SAN ANTONIO – Editor’s note: KSAT is livestreaming the entire trial of Otis McKane here. Get a daily recap like this one sent to your inbox by signing up for the free Open Court newsletter.
The Bexar County sheriff’s deputy who was attacked in court by a man who had just been found guilty of killing a San Antonio police officer testified Tuesday in the opening day of the punishment phase of the defendant’s capital murder trial.
“I had a feeling that he was going to fight us ... because he was taking off his clothes,” Isidro Gonzalez, a bailiff in the 379th District Court, said on the witness stand.
The jury on Monday deliberated for only 25 minutes in finding Otis McKane guilty of fatally shooting San Antonio Police Det. Benjamin Marconi execution-style in his patrol car in front of Public Safety Headquarters on Nov. 20, 2016. The jury will soon decide if McKane will be sentenced to die by lethal injection or life in prison without the possibility of parole.
The jury was not in the courtroom for the chaos but was shown the video during Gonzalez’s testimony. McKane was in the courtroom for the proceedings.
Gonzalez said that throughout the past 1.5 years that he has been escorting McKane to and from the courtroom for pre-trial hearings, jury selection and the trial, McKane never gave him any problems.
“It’s been very professional. Never had an issue with him,” Gonzalez said.
But that all changed moments after the guilty verdict when Gonzalez noticed that McKane took off his tie, unbuttoned his shirt and untucked it from his pants, calling it unusual “because he doesn’t change here.”
Gonzalez testified that he asked McKane twice to get up out of his chair so that he could be escorted out of the courtroom, but the defendant refused. When McKane finally stood up, the bailiff tried to put the handcuffs on McKane, and that’s when the defendant attacked him.
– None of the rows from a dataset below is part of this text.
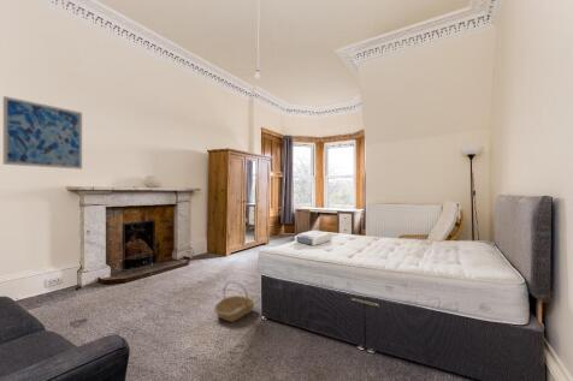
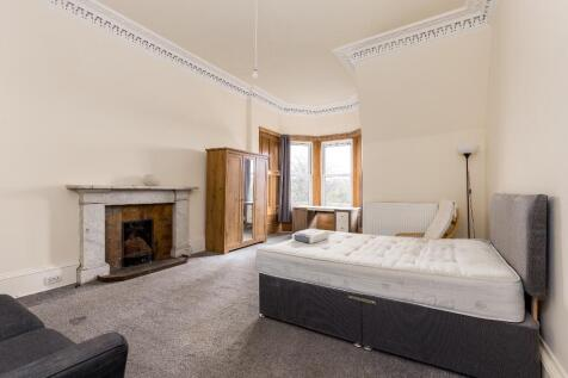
- basket [213,280,256,323]
- wall art [2,95,83,171]
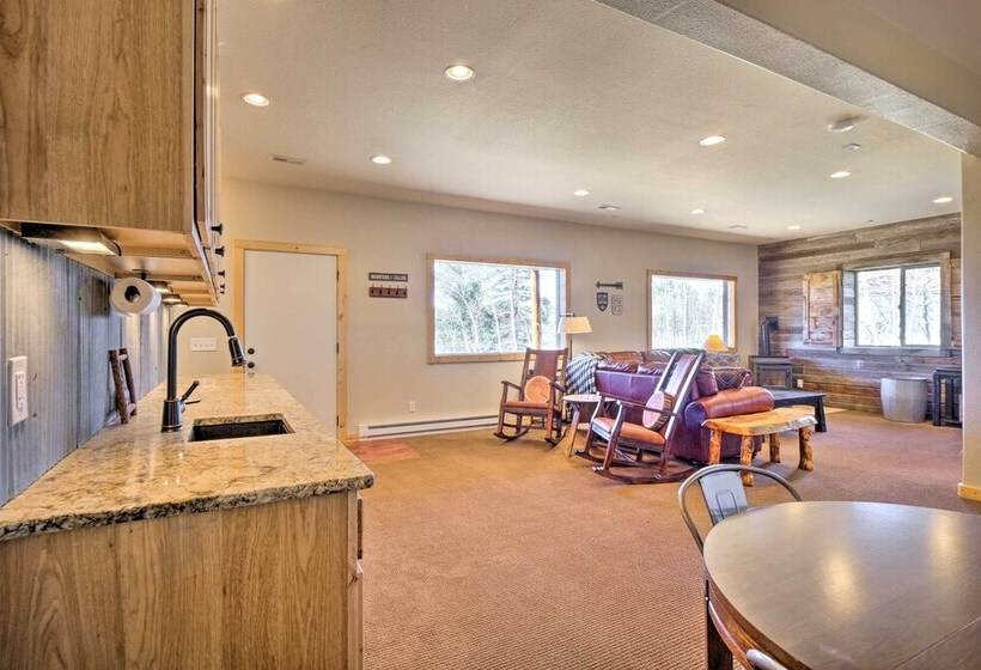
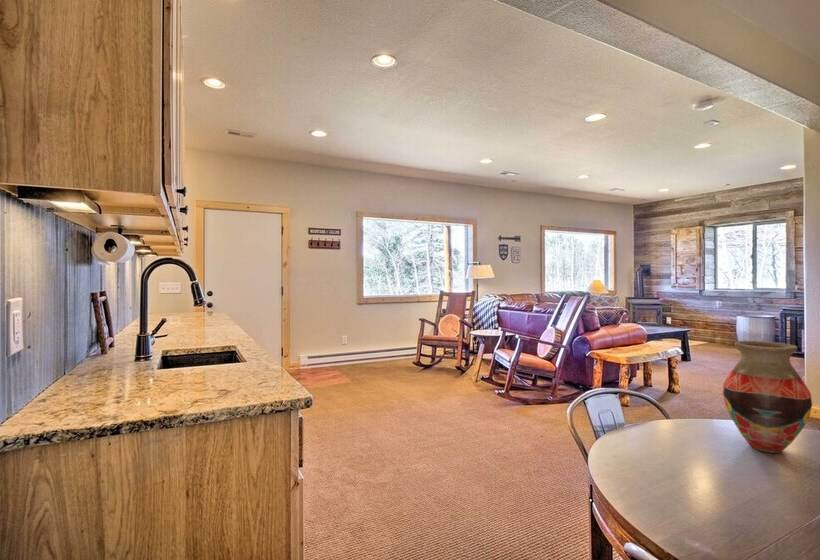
+ vase [722,340,813,454]
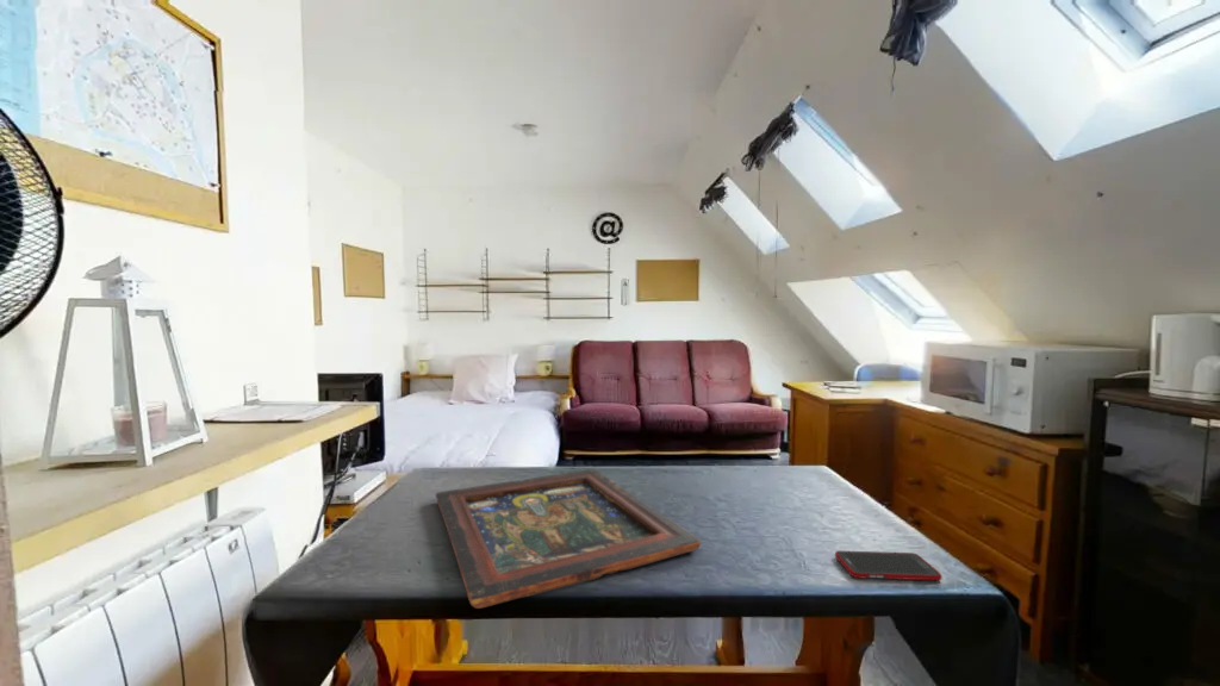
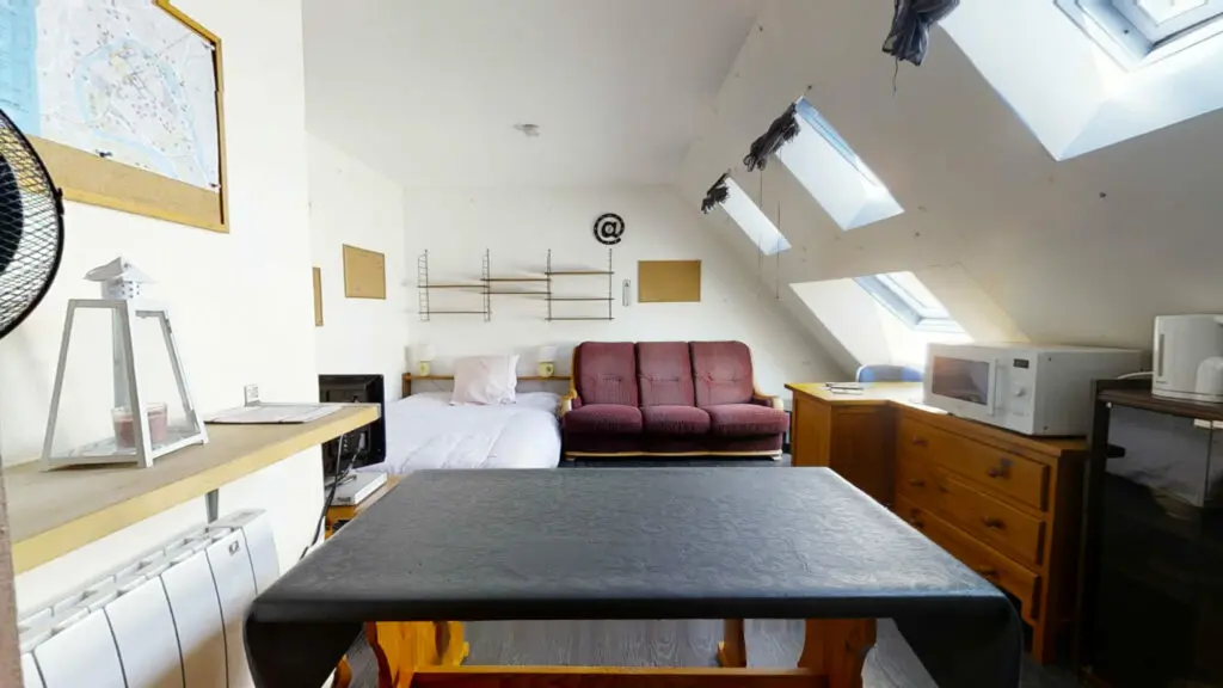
- cell phone [834,550,942,581]
- religious icon [435,468,702,610]
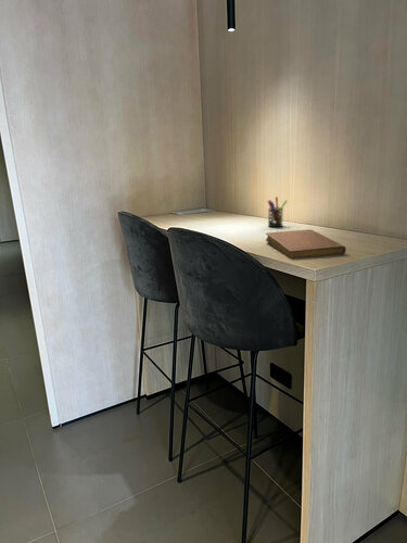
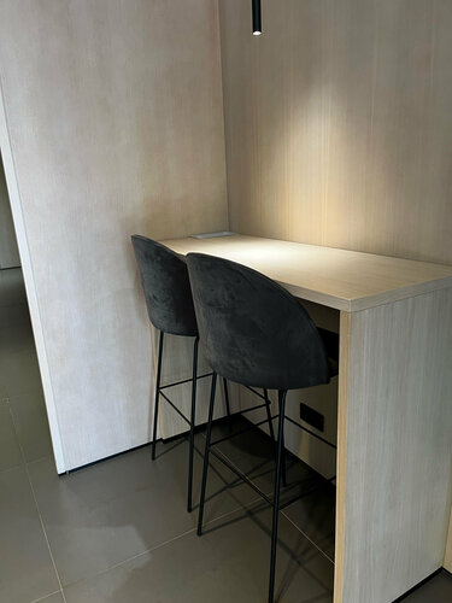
- pen holder [267,195,289,228]
- notebook [265,228,347,260]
“And I see his elbow coming at me,” Gonzalez said. Seconds later, a group of other law enforcement officers help Gonzalez get McKane to the ground.
Gonzalez testified that McKane fell to the floor face down, with his arms under his body. McKane refused to be handcuffed, but with the help of the other officers, Gonzalez and another bailiff finally handcuffed the defendant.
Gonzalez said the elbow to the face at first hurt, but he was focused on “getting control of Mr. McKane” because he “was afraid that he could get a weapon from one of us.”
The bailiff said he and another officer had to practically drag McKane to a vehicle so that he could be transported to the Bexar County Jail. He said that no officers struck McKane during the incident.
Gonzalez’s supervisor, Bexar County Sheriff Javier Salazar, said the attack on his deputy “just shows the character of this person that we’re dealing with. He has no regard for human life.”
Salazar, who appeared on the KSAT 12 6 O’Clock News on Tuesday, said that he and Marconi were friends and that he was an SAPD officer when the slaying happened.
The sheriff said the bailiffs “did a great job” of getting McKane into custody.
The trial will resume at 9 a.m. Wednesday.